Originally Posted by cwnelson
I haven't ever given static addresses for things on my network but I have thought about doing it. I know how to do that on a TiVo but I don't know what the address pool is or how to find out what it is. Can you give me a little bit of direction?
I also reconnected my series 2 since the Premiere isn't working and it also connects to the network but the network does not see it. It has a much lower number on the network than the tivos and the Roamio has the highest and it is visible on my network and the Tivo app. I have occasionally had this problem with my Series 2.
I only have experience with the Linksys BEFSR41 non-wireless router and the Linksys WRT54G wireless router.
Both come from the factory set to a default IP address of 192.168.1.1
That's the IP address the router has on the LAN side, which is everything except the cable or DSL modem.
I've got a cable modem and I set the router on the WAN side to accept whatever DHCP address the modem gives it.
The modem I have defaults to an address for itself, on the side facing the router, of 192.168.100.1, which leaves it free to give the router any address between 192.168.100.2 and 192.168.100.254, which it'll do via DHCP
I don't need to worry about that part.
If all is well, it just works.
On the cable company side of the modem it'll get an address assigned, in my case via DHCP, by the cable company's equipment////that starts with something other than 192.
////( I was asleep and hallucinating and thinking about something else when I wrote that last part.)
If I power down the modem, when I power it back up it might get the same IP address or it might get a different one.
I don't need to worry about that part, either.
Again, if all is well, it just works.
The part I need to mess with is the LAN side of the router.
To change settings on the router, I enter 192.168.1.1 into the address bar on a web browser (like IE, Firefox, Chrome, etc) on a computer with an Ethernet cord plugged into it and one of the LAN ports on the back of the router.

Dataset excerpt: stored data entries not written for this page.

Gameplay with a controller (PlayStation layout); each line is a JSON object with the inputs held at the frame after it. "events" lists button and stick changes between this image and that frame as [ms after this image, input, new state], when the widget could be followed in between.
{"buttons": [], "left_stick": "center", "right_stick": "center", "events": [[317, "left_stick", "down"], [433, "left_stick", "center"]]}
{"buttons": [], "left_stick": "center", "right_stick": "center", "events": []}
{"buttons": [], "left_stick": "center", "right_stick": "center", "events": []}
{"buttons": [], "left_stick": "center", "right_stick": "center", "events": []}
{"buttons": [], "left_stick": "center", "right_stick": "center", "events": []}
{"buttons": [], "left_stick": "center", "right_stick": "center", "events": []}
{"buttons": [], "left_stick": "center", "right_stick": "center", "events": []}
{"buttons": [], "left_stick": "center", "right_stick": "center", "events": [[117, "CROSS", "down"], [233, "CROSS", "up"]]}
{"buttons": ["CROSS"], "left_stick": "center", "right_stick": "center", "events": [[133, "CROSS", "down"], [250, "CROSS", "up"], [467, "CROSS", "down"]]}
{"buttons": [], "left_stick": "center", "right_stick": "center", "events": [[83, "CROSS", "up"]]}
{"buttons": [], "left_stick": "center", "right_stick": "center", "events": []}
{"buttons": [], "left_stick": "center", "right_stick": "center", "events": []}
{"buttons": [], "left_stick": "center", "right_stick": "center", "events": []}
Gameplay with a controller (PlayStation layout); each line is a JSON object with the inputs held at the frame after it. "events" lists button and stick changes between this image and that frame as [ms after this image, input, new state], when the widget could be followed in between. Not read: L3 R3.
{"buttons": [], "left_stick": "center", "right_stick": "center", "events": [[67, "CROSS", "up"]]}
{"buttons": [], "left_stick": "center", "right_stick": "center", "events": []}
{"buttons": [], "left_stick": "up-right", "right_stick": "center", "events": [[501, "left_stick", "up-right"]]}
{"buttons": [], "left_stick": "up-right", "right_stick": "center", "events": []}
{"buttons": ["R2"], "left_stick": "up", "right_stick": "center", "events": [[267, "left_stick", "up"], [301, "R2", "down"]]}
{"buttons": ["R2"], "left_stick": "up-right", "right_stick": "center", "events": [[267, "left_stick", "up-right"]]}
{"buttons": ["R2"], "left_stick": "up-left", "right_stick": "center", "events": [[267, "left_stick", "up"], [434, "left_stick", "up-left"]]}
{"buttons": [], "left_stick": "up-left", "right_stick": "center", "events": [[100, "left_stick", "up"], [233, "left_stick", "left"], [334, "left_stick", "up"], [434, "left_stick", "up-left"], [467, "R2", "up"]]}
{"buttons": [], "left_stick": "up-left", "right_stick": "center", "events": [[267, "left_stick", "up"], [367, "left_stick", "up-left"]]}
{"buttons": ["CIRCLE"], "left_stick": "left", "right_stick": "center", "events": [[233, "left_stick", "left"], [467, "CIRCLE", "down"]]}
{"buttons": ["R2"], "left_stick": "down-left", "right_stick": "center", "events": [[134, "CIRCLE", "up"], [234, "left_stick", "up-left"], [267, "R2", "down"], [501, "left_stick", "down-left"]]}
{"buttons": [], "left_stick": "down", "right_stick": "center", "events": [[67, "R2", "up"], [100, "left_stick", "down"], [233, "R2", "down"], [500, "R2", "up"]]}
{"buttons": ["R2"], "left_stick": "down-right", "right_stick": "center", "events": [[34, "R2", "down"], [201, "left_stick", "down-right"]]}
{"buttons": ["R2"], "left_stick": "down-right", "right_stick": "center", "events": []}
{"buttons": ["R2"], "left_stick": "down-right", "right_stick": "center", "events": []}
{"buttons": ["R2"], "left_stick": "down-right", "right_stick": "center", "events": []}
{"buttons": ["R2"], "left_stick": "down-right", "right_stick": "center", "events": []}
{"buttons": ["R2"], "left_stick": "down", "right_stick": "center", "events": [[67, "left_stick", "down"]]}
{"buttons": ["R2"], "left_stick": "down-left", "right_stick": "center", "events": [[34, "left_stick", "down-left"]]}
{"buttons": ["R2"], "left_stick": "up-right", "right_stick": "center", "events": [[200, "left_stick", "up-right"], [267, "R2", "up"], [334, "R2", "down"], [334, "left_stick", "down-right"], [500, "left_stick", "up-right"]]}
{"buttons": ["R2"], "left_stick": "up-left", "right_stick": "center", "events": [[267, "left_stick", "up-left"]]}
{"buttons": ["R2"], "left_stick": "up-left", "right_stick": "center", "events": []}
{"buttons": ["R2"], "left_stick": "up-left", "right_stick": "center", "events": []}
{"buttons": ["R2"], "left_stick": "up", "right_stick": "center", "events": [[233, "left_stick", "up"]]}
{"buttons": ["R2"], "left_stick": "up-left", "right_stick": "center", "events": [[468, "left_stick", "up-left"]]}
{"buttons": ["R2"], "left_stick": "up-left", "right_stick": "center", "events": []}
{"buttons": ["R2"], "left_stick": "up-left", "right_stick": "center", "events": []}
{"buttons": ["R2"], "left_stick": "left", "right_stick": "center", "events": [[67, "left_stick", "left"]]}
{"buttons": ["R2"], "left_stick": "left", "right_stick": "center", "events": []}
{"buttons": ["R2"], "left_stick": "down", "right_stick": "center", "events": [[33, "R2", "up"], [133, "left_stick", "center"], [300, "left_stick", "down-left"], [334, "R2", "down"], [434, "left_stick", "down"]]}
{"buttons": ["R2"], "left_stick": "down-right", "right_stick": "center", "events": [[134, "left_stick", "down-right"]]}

This brings up a popup asking me for a name and password.
One the Linksys units you leave the name blank and type admin for the password if you haven't already changed the default settings.
Other brands of routers might have a default of admin for the name and admin for the password.
You can find out in the owner's manual or Google the brand and model number of the router and one of the first hits will be where somebody answered somebody asking for the default.
This gets me into a web page served up by the router where I can monkey with the settings.
At this point an owner's manual, either on paper or on another browser window or a downloaded PDF of it comes in handy.
With a default IP for the router of 192.168.1.1, the address for the entire LAN is 192.168.1.0 and the address you send something to if you want everything on the network (the LAN) to take note of it is 192.168.1.255
That address ending in .255 is called the broadcast address 'cause it's the one everything listens on regardless of what address it listens on for stuff that's only for it.
That means that .0, .1, and .255 are off limits for anything else on the LAN, but that .2 through .254 are fair game.
If you only have 2 or 3 things that leave the house and need the flexibility to connect to the LAN at home and some other network when out, you could adjust the pool of addresses which the router has available to hand out via DHCP to say 5 of them, .250 through .254, and that'll accommodate your 2 or 3 and an unforeseen one or two.
In the future, if you need to, you can increase the pool by lowering the .250 to say .245 or .240 or whatever.
And at the other end, you can assign fixed IP addresses to stuff that doesn't leave the house, like TiVos and desktop computers.
In the above example you have a range of from .2 to .249 and if you're anywhere near needing over 200 different IP addresses for devices on your home network you need to hire a full time sys admin.
For flexibility's sake I spread them out, starting the PCs at .100 and the TiVos at .200, but you could start at .2 and work your way up or scatter them wildly anywhere among the 248 available ones if you want to.
The point, to me, of using fixed IP addresses when possible is that that way the device tells the router what its address is and that's that, end of discussion, whereas with DHCP they have to negotiate it.
No negotiation, no chance of the negotiation hitting a snag.
Also, DHCP "leases" tend to be for a shorter period of time than "forever", so a fixed IP address avoids the risk of "timing out".